Of course, the company may just do the $99 cleaning.  This usually involves simply hooking the vacuum hose to the main trunk line or to the furnace, and then blowing air over the tops of the vent covers throughout the home.  If vent covers are in the floor and lift up easily, the $99 cleaning may involve them just going from vent to vent with a shop vac to vacuum the ductwork at each opening.  Either method will just stir up debris, which will blow back into the home when the furnace is operating.

So when calling to inquire about service, ask lots of questions.  How long does the cleaning take?  An hour?  Find another company.  Are vent covers removed?  No?  It will not be a thorough cleaning.  How do they hook up the vacuum hose?  Is it just attached in one spot?  Then they will be pulling dirt through your furnace during the cleaning, and possibly causing damage to the coil and motor.  Ask for references.  Ask if they will take before and after photos for you.  If a company is confident in the quality of its work, they will be happy to answer any and all questions.

Air Quality in Your Home

The air quality in your home is affected by much more than the debris in your heating and air conditioning air ducts.  Certainly, clogged air ducts can restrict air flow, put more dust into your home and affect allergy sufferers.  However, the habits and lifestyles of those living in a home contribute to the quality of the indoor air, as well.

One of the most important factors affecting indoor air quality is humidity.  If the humidity level is too low, you will feel dry and itchy.  If the humidity is too high, the air feels clammy and has a musty odor because of too much moisture in the air.  Extended periods of high humidity will eventually cause structural damage since moisture is absorbed by everything from the wood and drywall in a home to the furniture and fabrics.

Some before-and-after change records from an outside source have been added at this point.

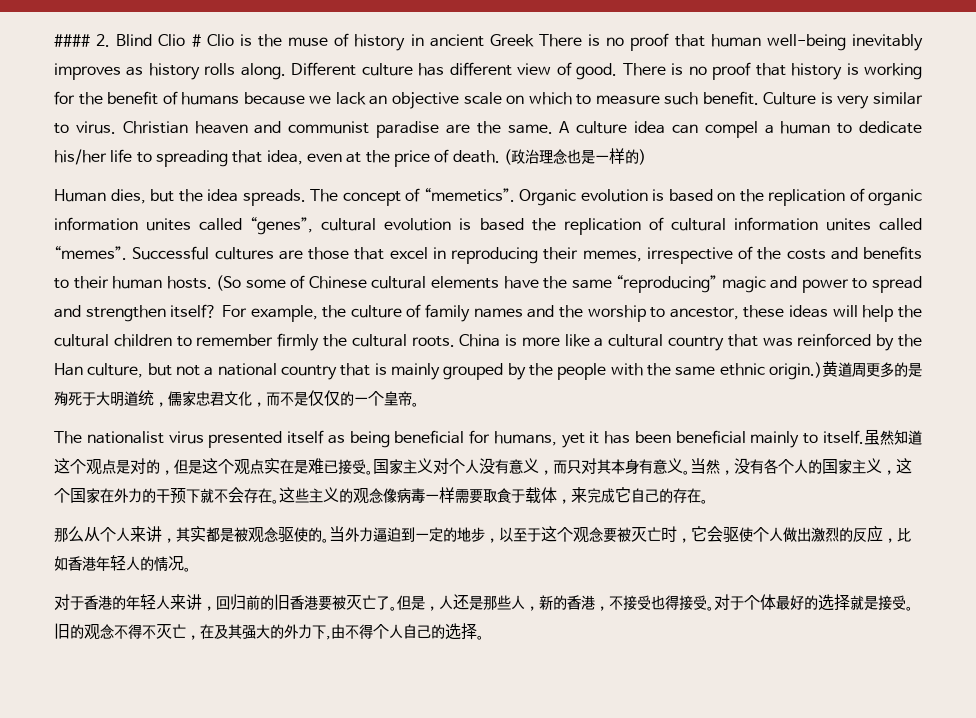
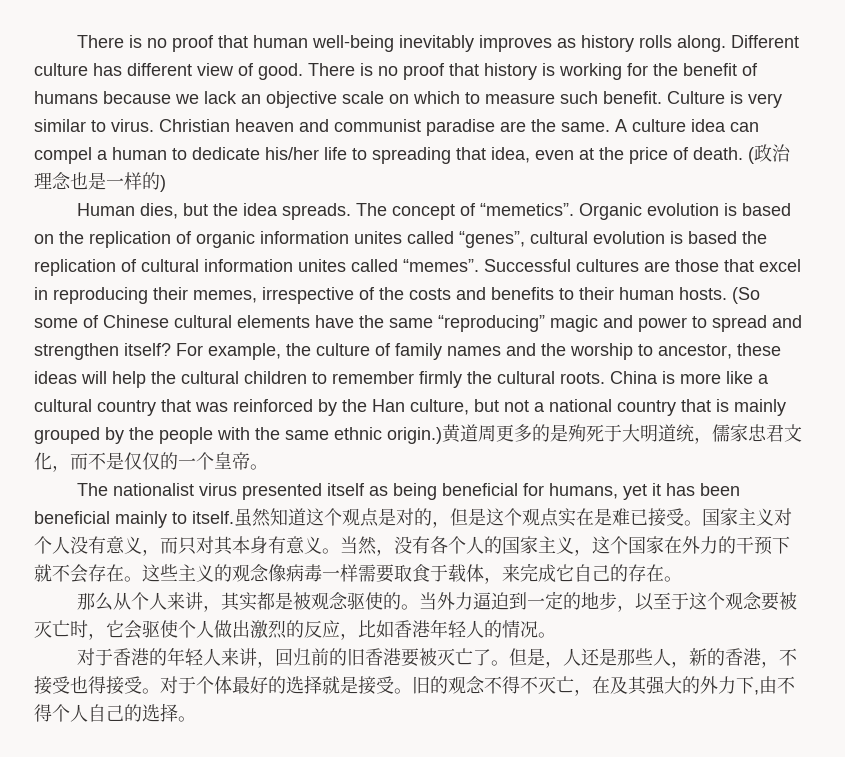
[54,33,534,51] #### 2. Blind Clio # Clio is the muse of history in ancient Greek -> (77, 41) none

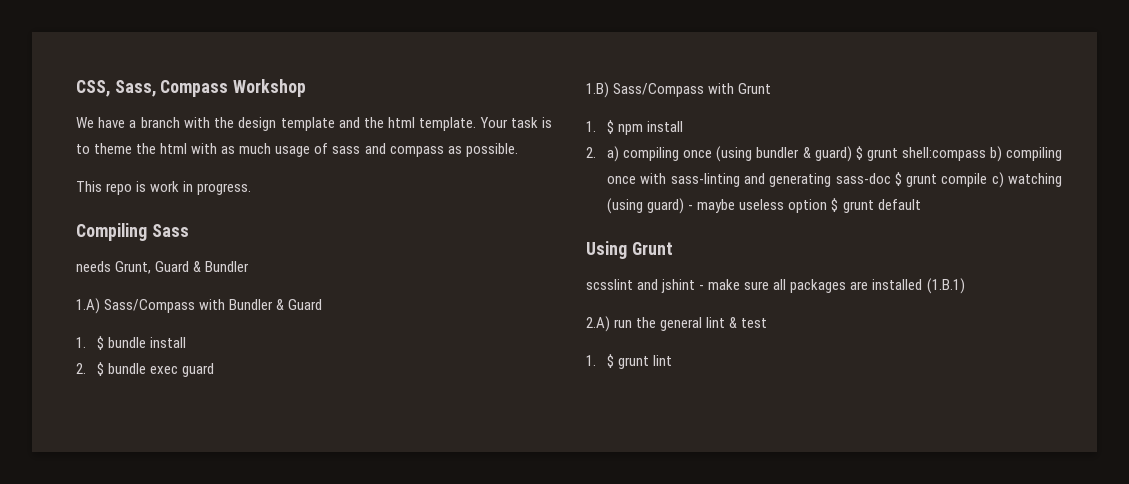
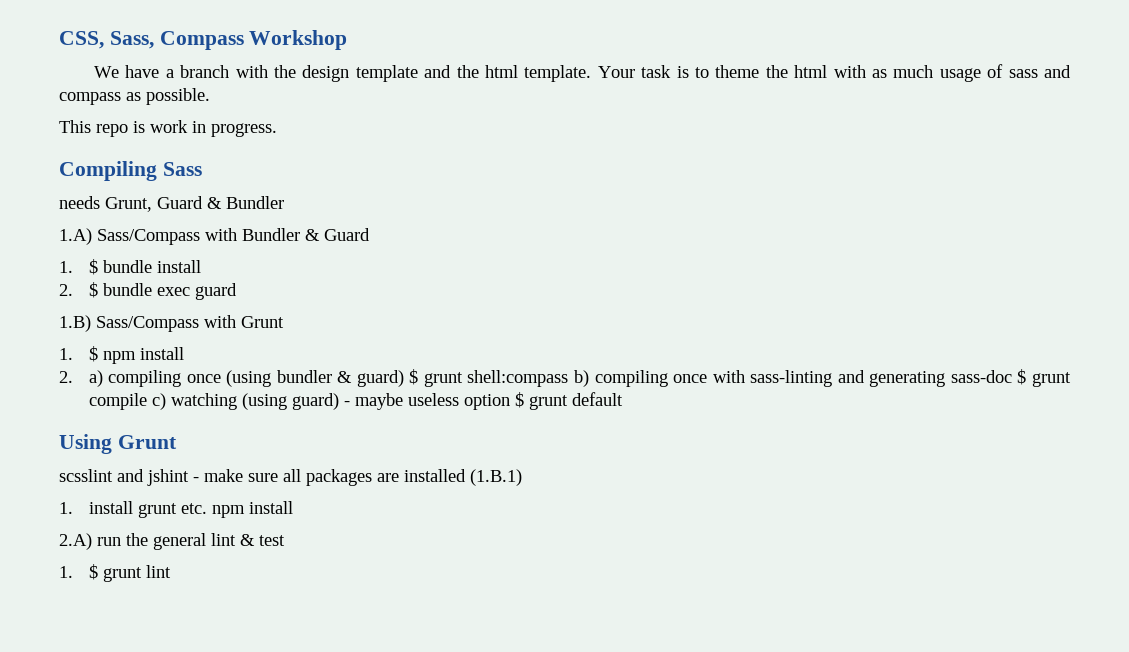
(965, 286) none -> [59,501,293,518] // 1. install grunt etc. npm install

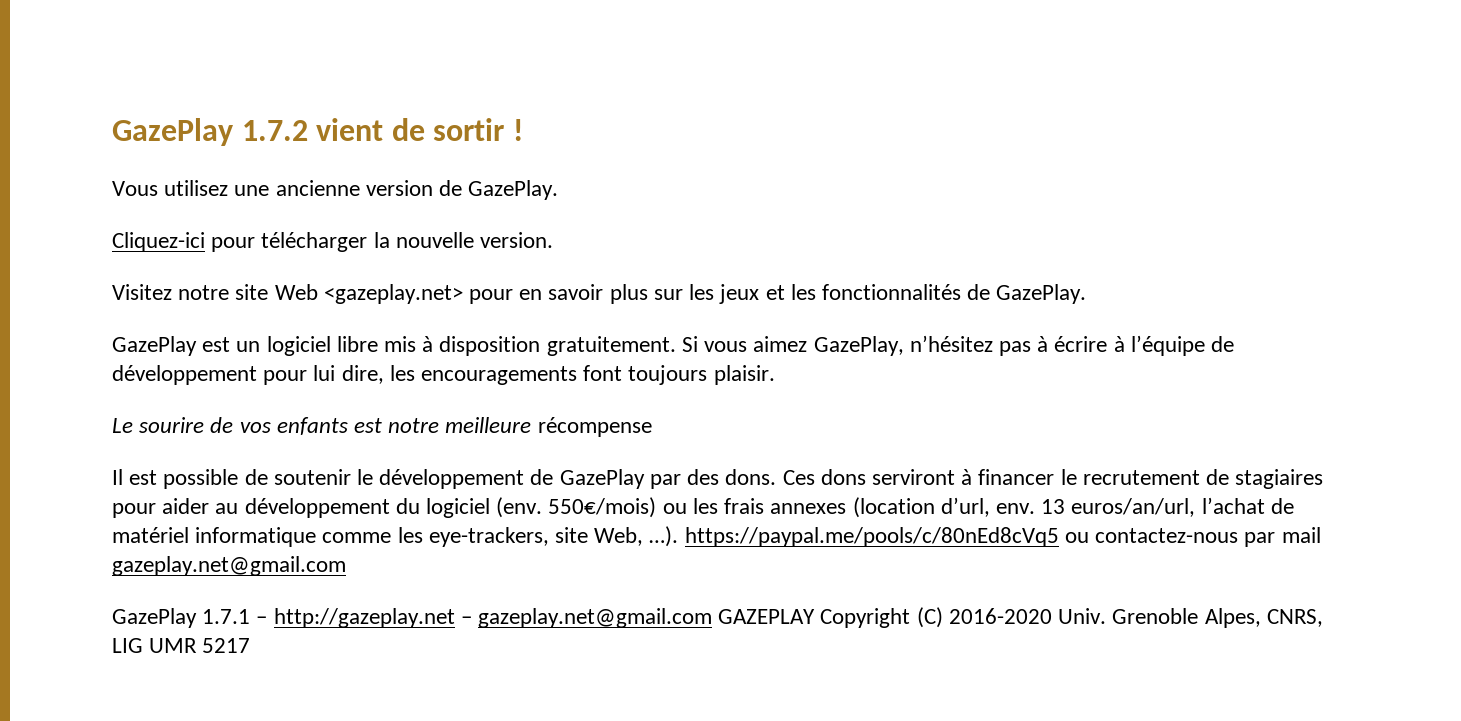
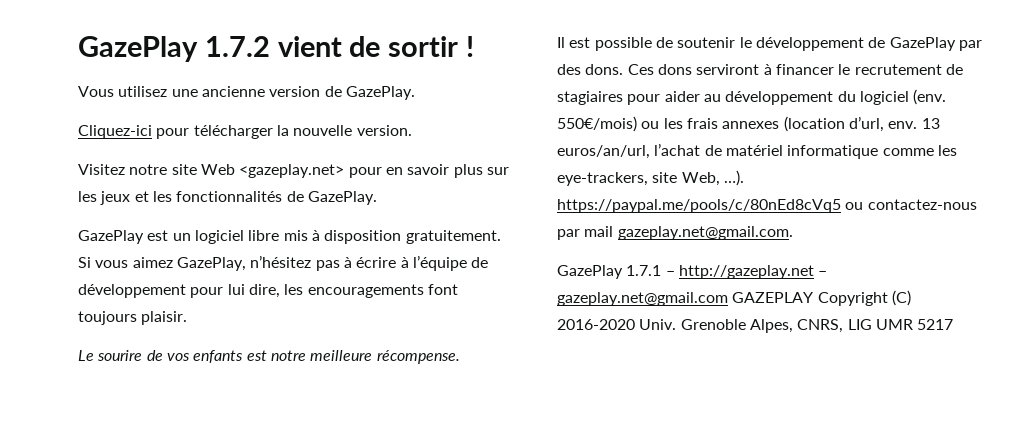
[537,417,652,437] récompense -> [376,350,460,364] récompense.
[112,556,346,576] gazeplay.net@gmail.com -> [617,226,793,240] gazeplay.net@gmail.com.

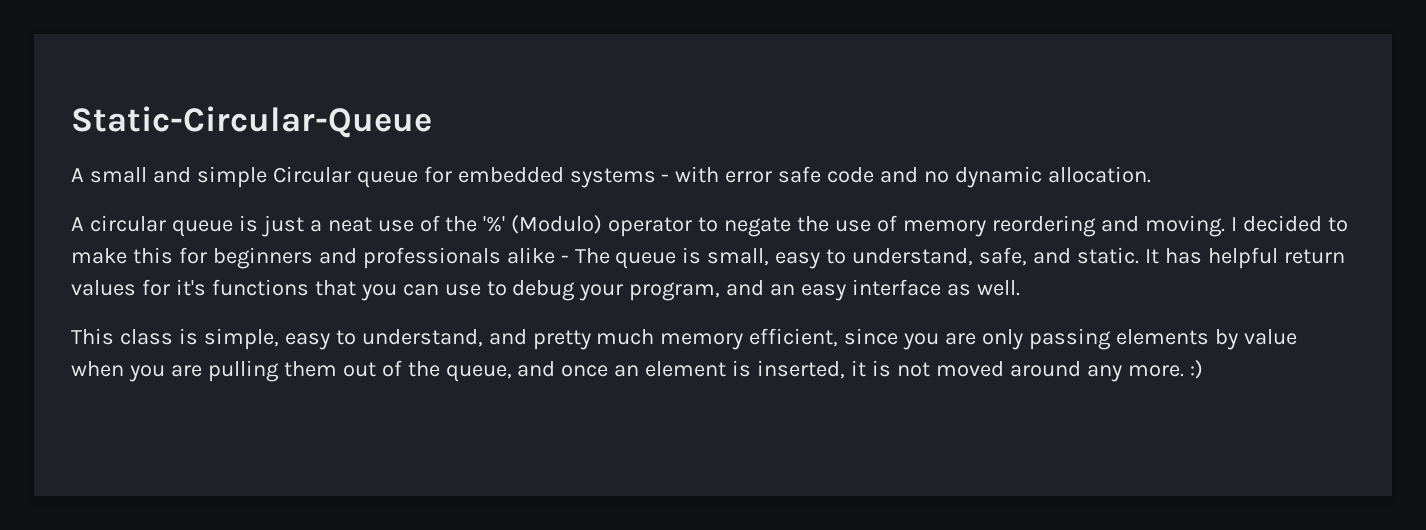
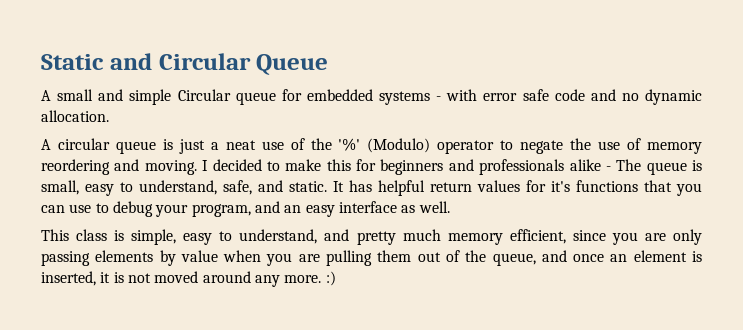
[71,106,432,138] Static-Circular-Queue -> [41,53,329,75] Static and Circular Queue

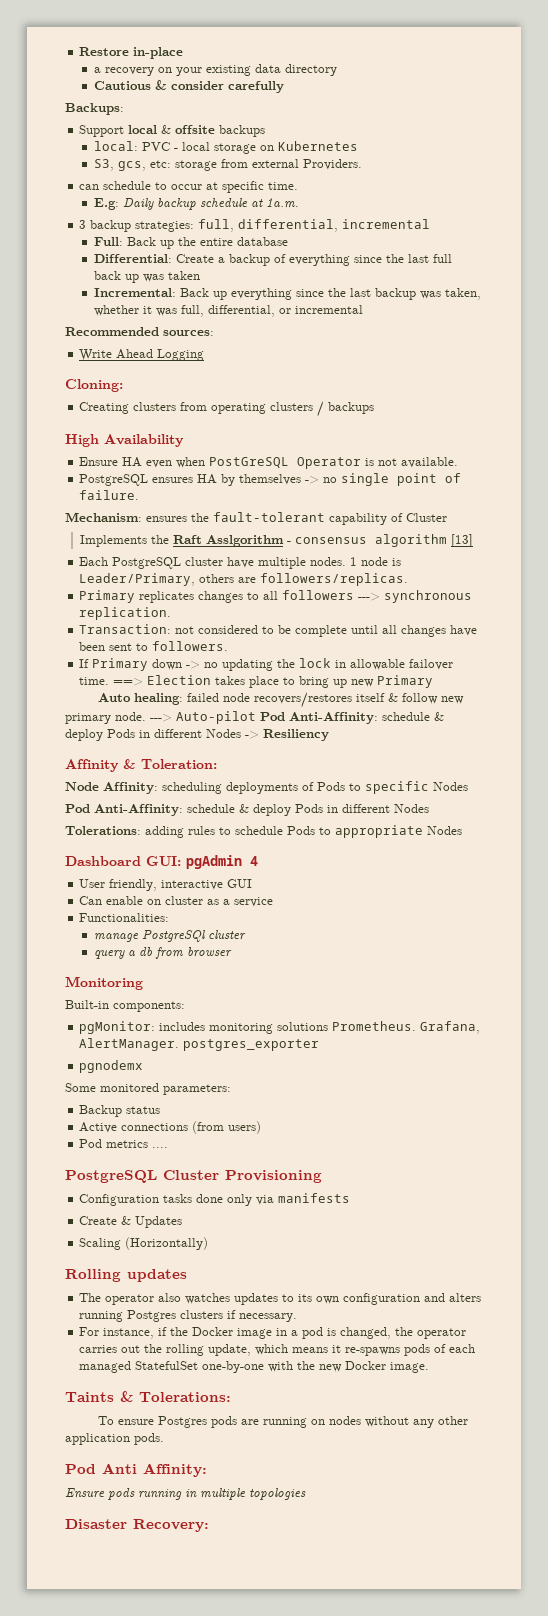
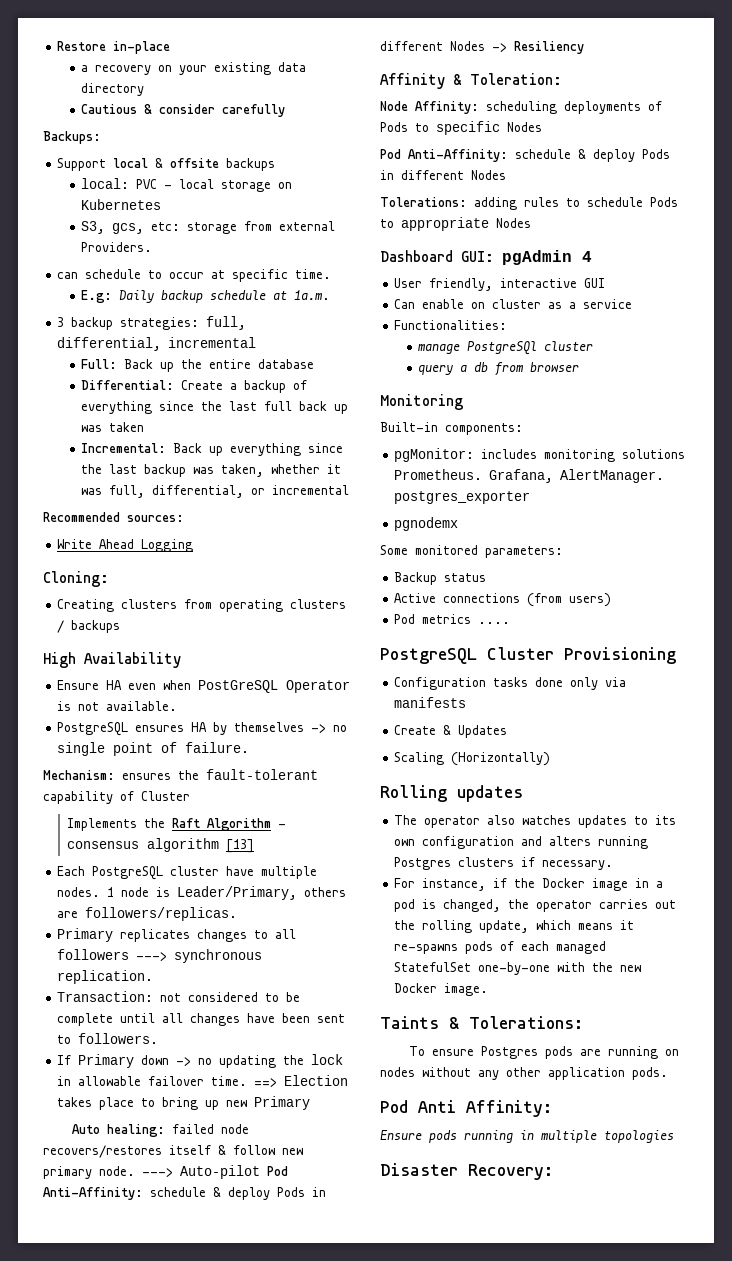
[205,535,284,547] Asslgorithm -> [207,818,272,831] Algorithm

One person's breathing produces 1/4 cup of water per hour.  Showering puts 1/2 pint of water into the air.  Cooking for a family of four produces an average of 5 pints of water in a 24 hour period.  Adding only four to six pints of water to the air raises the relative humidity in a 1,000 square foot home from 15 to 60 percent, assuming the temperature is constant.

As much as you would like to save on your utility costs, avoid setting your thermostat too high during the summer months.  Circulating air is necessary to help condensation evaporate.  So also make sure you are adequately running exhaust fans after showering, and also when cooking.  If your bathroom is not equipped with an exhaust fan, open a window to help water dissipate.  Otherwise, mold will develop on the walls and ceilings in bathrooms. 

Excessive moisture and condensation can lead to mold.  We often see this with homes where the air handler is located in the attic.  The ambient air temperature in the attic will usually be much higher than the surface temperature of the cold (air conditioning) air handler.  This can cause the air handler to "sweat," which then introduces more moisture into the ductwork.  

If a sweating air handler is a problem in your home, you can talk to your heating and air conditioning company about recommendations for this.  Conditioning the attic air can sometimes help the condensation dissipate.  Ask your hvac company about putting supply vents into your attic to combat this problem.  Yes, you will be providing air conditioning in a living space nobody occupies, but it is far less costly than having to clean-up a mold problem or water damage caused by excess moisture.

One of the best ways to combat air quality problems in your home is to open up doors and windows as weather permits to allow fresh air to circulate.  Fresh air, especially after a thunderstorm, contains ions and ozone that naturally control contaminants and mold.  Air tight homes are more energy-efficient, but sacrifice the natural benefits of fresh air.  Take advantage of this "free" purifier when the weather is nice.  It will cut down on air quality issues in your home.